(Records for this task Opens)
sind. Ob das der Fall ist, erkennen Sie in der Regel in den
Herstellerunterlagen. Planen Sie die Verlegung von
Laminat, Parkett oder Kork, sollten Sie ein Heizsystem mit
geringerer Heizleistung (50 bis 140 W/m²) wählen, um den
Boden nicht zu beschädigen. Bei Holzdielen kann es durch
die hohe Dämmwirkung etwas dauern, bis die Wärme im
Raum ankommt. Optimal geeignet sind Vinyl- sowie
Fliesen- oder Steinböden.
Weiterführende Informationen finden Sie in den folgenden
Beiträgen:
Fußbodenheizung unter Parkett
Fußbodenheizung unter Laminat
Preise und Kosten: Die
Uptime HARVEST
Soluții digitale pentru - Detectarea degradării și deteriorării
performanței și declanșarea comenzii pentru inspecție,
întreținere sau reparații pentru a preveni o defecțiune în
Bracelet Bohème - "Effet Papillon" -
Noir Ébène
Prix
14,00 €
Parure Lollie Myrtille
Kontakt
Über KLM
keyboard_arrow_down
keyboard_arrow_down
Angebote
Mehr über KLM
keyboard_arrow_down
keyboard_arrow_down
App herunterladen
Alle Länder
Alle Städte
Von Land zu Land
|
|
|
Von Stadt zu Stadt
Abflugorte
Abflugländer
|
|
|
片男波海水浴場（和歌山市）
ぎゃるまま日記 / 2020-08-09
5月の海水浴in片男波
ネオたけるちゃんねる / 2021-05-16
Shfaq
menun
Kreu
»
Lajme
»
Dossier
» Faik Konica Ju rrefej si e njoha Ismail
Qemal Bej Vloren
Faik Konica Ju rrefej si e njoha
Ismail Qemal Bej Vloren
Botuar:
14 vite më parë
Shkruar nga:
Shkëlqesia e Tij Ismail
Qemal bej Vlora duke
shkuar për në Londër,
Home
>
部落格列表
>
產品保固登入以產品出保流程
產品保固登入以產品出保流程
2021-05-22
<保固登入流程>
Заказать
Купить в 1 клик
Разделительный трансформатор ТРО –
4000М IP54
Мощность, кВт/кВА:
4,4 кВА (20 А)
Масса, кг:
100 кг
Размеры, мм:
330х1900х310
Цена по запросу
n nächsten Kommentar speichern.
(Records for this task Closes)
**Task**
Copy every line of the listing above word for word, in the same order and with the same line breaks.

**Expected answer**
sind. Ob das der Fall ist, erkennen Sie in der Regel in den
Herstellerunterlagen. Planen Sie die Verlegung von
Laminat, Parkett oder Kork, sollten Sie ein Heizsystem mit
geringerer Heizleistung (50 bis 140 W/m²) wählen, um den
Boden nicht zu beschädigen. Bei Holzdielen kann es durch
die hohe Dämmwirkung etwas dauern, bis die Wärme im
Raum ankommt. Optimal geeignet sind Vinyl- sowie
Fliesen- oder Steinböden.
Weiterführende Informationen finden Sie in den folgenden
Beiträgen:
Fußbodenheizung unter Parkett
Fußbodenheizung unter Laminat
Preise und Kosten: Die
Uptime HARVEST
Soluții digitale pentru - Detectarea degradării și deteriorării
performanței și declanșarea comenzii pentru inspecție,
întreținere sau reparații pentru a preveni o defecțiune în
Bracelet Bohème - "Effet Papillon" -
Noir Ébène
Prix
14,00 €
Parure Lollie Myrtille
Kontakt
Über KLM
keyboard_arrow_down
keyboard_arrow_down
Angebote
Mehr über KLM
keyboard_arrow_down
keyboard_arrow_down
App herunterladen
Alle Länder
Alle Städte
Von Land zu Land
|
|
|
Von Stadt zu Stadt
Abflugorte
Abflugländer
|
|
|
片男波海水浴場（和歌山市）
ぎゃるまま日記 / 2020-08-09
5月の海水浴in片男波
ネオたけるちゃんねる / 2021-05-16
Shfaq
menun
Kreu
»
Lajme
»
Dossier
» Faik Konica Ju rrefej si e njoha Ismail
Qemal Bej Vloren
Faik Konica Ju rrefej si e njoha
Ismail Qemal Bej Vloren
Botuar:
14 vite më parë
Shkruar nga:
Shkëlqesia e Tij Ismail
Qemal bej Vlora duke
shkuar për në Londër,
Home
>
部落格列表
>
產品保固登入以產品出保流程
產品保固登入以產品出保流程
2021-05-22
<保固登入流程>
Заказать
Купить в 1 клик
Разделительный трансформатор ТРО –
4000М IP54
Мощность, кВт/кВА:
4,4 кВА (20 А)
Масса, кг:
100 кг
Размеры, мм:
330х1900х310
Цена по запросу
n nächsten Kommentar speichern.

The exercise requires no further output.